What needs to be done: In the records that follow, the lines from the one containing "E-Mail-Adresse" to the one containing "ชาติ บรรยากาศดี ๆ แนะนำที่นี่เลยค่ะ", inclusive, are to be given again exactly.

Page-level text extractions:

■ ■ ■ ■

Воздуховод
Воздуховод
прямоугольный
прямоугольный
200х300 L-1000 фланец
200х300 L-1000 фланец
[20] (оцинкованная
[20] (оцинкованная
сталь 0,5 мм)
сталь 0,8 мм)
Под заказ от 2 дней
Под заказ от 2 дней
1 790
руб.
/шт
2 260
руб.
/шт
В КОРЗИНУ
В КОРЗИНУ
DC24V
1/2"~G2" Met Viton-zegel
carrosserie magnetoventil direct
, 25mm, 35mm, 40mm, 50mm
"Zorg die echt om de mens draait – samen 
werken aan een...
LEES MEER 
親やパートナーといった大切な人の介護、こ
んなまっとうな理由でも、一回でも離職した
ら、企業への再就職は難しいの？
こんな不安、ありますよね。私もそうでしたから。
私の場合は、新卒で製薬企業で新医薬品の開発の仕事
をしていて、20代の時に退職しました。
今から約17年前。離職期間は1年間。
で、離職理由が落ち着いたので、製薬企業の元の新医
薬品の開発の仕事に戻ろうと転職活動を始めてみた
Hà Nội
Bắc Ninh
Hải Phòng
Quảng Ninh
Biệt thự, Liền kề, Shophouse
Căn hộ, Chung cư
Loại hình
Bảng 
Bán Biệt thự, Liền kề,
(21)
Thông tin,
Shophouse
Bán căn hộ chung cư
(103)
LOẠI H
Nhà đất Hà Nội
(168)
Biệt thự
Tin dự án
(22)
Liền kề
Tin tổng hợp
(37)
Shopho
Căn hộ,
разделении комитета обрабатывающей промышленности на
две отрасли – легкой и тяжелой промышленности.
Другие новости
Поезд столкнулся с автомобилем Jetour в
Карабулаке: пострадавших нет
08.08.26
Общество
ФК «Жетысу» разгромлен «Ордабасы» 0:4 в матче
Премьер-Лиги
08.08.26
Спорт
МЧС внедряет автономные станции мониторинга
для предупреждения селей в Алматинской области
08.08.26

■ ■ ■ ■

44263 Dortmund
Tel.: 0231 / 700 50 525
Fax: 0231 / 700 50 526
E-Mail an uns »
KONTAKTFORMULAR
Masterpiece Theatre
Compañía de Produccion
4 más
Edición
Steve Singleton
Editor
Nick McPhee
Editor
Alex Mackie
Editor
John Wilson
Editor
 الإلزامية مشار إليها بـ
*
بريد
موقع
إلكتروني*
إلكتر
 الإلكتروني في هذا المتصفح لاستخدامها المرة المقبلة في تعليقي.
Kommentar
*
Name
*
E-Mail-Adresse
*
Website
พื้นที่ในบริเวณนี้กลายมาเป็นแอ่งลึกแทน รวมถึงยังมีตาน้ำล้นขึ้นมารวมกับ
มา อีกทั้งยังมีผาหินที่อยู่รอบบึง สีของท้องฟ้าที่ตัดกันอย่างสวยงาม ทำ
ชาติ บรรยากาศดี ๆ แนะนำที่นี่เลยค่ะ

■ ■ ■ ■

Solution to the problem:
E-Mail-Adresse
*
Website
พื้นที่ในบริเวณนี้กลายมาเป็นแอ่งลึกแทน รวมถึงยังมีตาน้ำล้นขึ้นมารวมกับ
มา อีกทั้งยังมีผาหินที่อยู่รอบบึง สีของท้องฟ้าที่ตัดกันอย่างสวยงาม ทำ
ชาติ บรรยากาศดี ๆ แนะนำที่นี่เลยค่ะ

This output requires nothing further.